Wednesday, February 1, 2017

Giant Meteor 2017?

During the 2016 Presidential Election, some of the folks who disliked both major party candidates came up with bumper stickers reading "Giant Meteor 2016." According to a Russian astronomer, all they got wrong was the date, because an asteroid is in fact due to collide with Earth on the 16th of this month. However, none of the data compiled by NASA on the object suggests that we are in any danger.

The object, known as 2016 WF9, is hurtling towards Earth and is being tracked by NASA. NASA says the object, which could be a comet or an asteroid, will safely pass Earth at a distance of nearly 32 million miles on February 25.

But Russian astronomer Dr Dyomin Damir Zakharovich has said the space agency is wrong. Dr Zakharovich believes the object could hit on February 16 sparking catastrophic tsunamis and causing the planet’s seas to boil.

The Russian says the mysterious object comes from the rogue planet Niburu, also called Planet X, on the edge of the solar system.

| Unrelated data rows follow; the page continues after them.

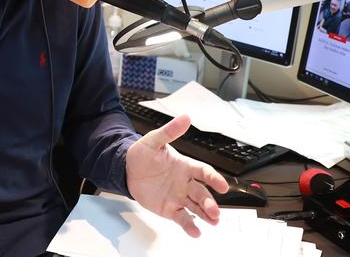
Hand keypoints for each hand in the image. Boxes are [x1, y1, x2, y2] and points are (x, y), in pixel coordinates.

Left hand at [125, 114, 228, 236]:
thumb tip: (185, 118)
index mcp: (184, 165)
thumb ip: (170, 131)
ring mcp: (178, 197)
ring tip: (213, 221)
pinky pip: (182, 218)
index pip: (203, 171)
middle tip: (215, 211)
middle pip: (202, 193)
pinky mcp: (169, 209)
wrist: (127, 169)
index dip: (214, 178)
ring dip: (206, 214)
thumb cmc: (142, 154)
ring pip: (196, 207)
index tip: (223, 186)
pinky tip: (196, 232)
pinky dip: (190, 225)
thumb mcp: (154, 140)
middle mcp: (185, 182)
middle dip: (210, 202)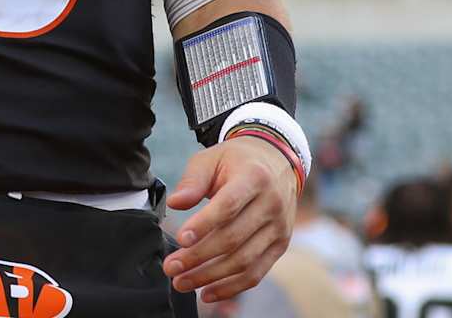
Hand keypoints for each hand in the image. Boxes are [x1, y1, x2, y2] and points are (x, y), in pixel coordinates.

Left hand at [163, 136, 298, 303]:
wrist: (276, 161)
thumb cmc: (236, 161)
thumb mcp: (211, 159)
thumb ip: (192, 181)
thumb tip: (175, 204)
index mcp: (254, 177)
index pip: (228, 206)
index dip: (204, 225)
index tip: (180, 239)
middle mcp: (271, 204)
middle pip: (233, 238)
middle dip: (198, 257)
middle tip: (171, 268)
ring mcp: (279, 227)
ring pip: (244, 261)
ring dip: (210, 277)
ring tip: (182, 282)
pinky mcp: (280, 245)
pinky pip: (256, 273)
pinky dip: (231, 287)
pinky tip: (207, 292)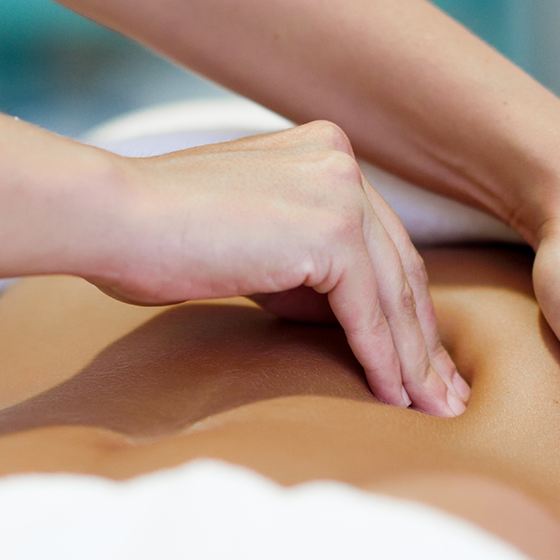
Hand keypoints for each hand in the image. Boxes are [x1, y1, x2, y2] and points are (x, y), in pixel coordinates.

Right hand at [94, 121, 468, 417]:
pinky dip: (383, 360)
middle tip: (445, 395)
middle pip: (399, 267)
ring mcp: (339, 190)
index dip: (404, 308)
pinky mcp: (330, 230)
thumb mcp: (251, 244)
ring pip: (393, 294)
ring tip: (433, 410)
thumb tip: (348, 319)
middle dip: (424, 339)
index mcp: (323, 150)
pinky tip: (394, 399)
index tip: (422, 360)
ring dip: (415, 361)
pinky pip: (368, 311)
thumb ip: (302, 265)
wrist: (114, 218)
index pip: (381, 242)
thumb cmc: (156, 238)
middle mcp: (341, 159)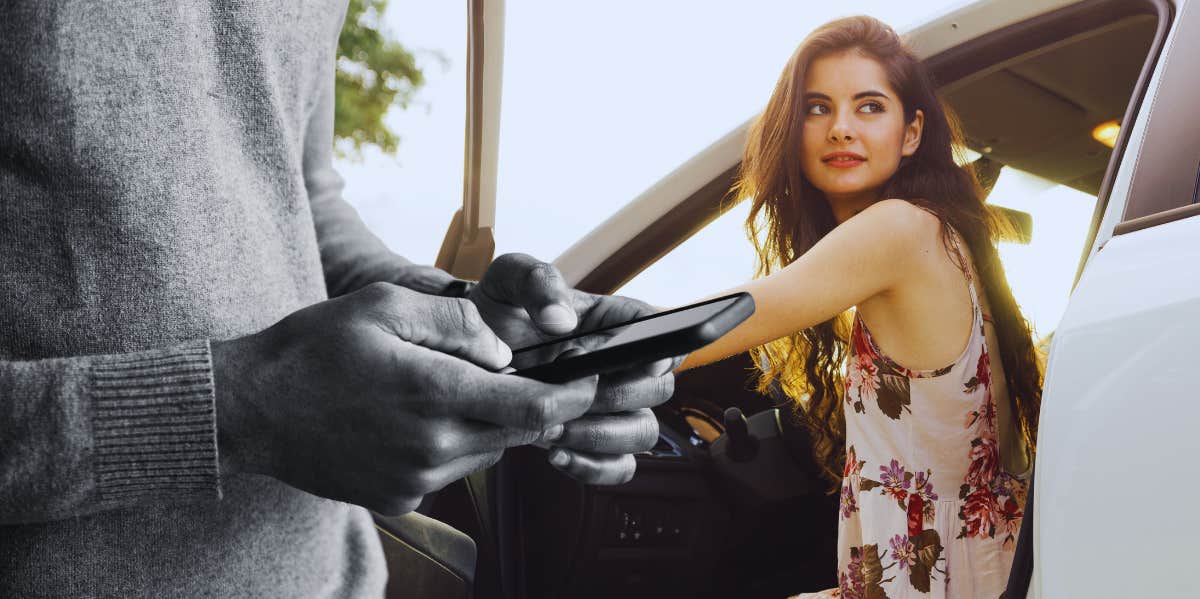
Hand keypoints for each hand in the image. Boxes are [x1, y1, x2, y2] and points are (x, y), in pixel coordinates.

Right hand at [212, 282, 597, 515]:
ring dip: (484, 423)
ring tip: (441, 389)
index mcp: (434, 392)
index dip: (572, 396)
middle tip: (508, 374)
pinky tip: (409, 419)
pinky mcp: (400, 499)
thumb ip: (456, 323)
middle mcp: (433, 446)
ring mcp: (416, 480)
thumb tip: (507, 350)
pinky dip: (448, 445)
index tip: (589, 380)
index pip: (535, 407)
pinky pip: (448, 471)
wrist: (249, 411)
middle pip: (515, 432)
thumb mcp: (382, 305)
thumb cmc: (313, 349)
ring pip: (484, 452)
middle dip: (526, 404)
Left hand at [469, 253, 683, 483]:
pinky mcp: (591, 440)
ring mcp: (608, 407)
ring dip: (605, 437)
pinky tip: (557, 454)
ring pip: (644, 432)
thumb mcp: (508, 280)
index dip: (664, 347)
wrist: (465, 357)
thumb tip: (561, 322)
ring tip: (554, 431)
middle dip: (619, 398)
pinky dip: (594, 467)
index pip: (660, 331)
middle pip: (659, 389)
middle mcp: (620, 365)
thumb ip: (537, 282)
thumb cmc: (496, 312)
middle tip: (569, 399)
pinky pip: (618, 467)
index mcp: (612, 320)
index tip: (643, 361)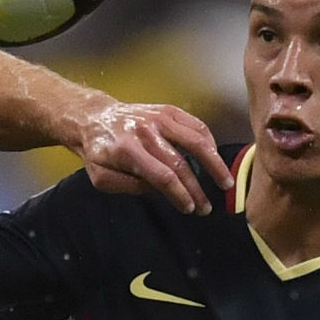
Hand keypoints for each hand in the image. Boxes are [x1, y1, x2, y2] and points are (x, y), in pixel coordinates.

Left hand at [74, 102, 231, 214]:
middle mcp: (146, 132)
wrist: (94, 118)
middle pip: (180, 163)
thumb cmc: (98, 151)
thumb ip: (128, 187)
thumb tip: (158, 190)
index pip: (162, 177)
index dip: (180, 195)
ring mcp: (159, 118)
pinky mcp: (167, 110)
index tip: (190, 208)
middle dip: (197, 188)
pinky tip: (214, 156)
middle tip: (207, 206)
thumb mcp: (101, 178)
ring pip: (195, 140)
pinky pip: (195, 125)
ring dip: (213, 162)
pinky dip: (209, 141)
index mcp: (128, 151)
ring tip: (225, 180)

Conspiracy theorists have long claimed Planet X will destroy Earth in 2017 and it is often blamed for natural disasters.

Dr Zakharovich said: “The object they call WF9 left the Nibiru system in October when Nibiru began spinning counter clockwise around the sun. Since then, NASA has known it will hit Earth. But they are only telling people now. We are all in peril.”

Let's put that in perspective. 32 million miles is really, really far away. Earth is 93 million miles from the Sun. At its closest point, the planet Venus is about 25 million miles from Earth. So it makes about as much sense to worry about Venus striking the Earth than it does to worry about this asteroid - that is, none at all. For reference, the Moon is about a quarter million miles away. You know, way closer.

The "Nibiru" nonsense comes from an old conspiracy theory regarding an alleged planet that is supposed to have a highly irregular orbit. Nobody's ever observed it because it currently is far out on the edge of the solar system, but it is going to loop back in and cause a whole mess of natural disasters by passing close to Earth any day now, which has been the state of affairs pretty much since the idea was proposed.

Astronomers now think there might be one more large planet way out in the Kuipper Belt. If it exists, they think that it likely would be a gas giant similar to Uranus and Neptune. But there's no evidence that Kuipper belt objects have orbits taking them near any of the inner planets. Pluto's orbit barely crosses Neptune's at one point, and that's about it.

If 2016 WF9 were to strike the Earth, it certainly would cause natural disasters like those described by Zakharovich. It is believed to be 0.3 to 0.6 miles across, which is easily large enough to pass through the atmosphere and massive enough to cause serious damage. The largest meteor impact of the modern era was the Tunguska event of 1908, which fortunately did not hit a populated area.

Depending on the estimates you use, the Tunguska explosion was as much as a thousand times the power of the Hiroshima atomic bomb, and was caused by an object that was at most 0.1 miles across. That means an impact with 2016 WF9 would truly be catastrophic, so it's a good thing that according to all available data it isn't going to happen.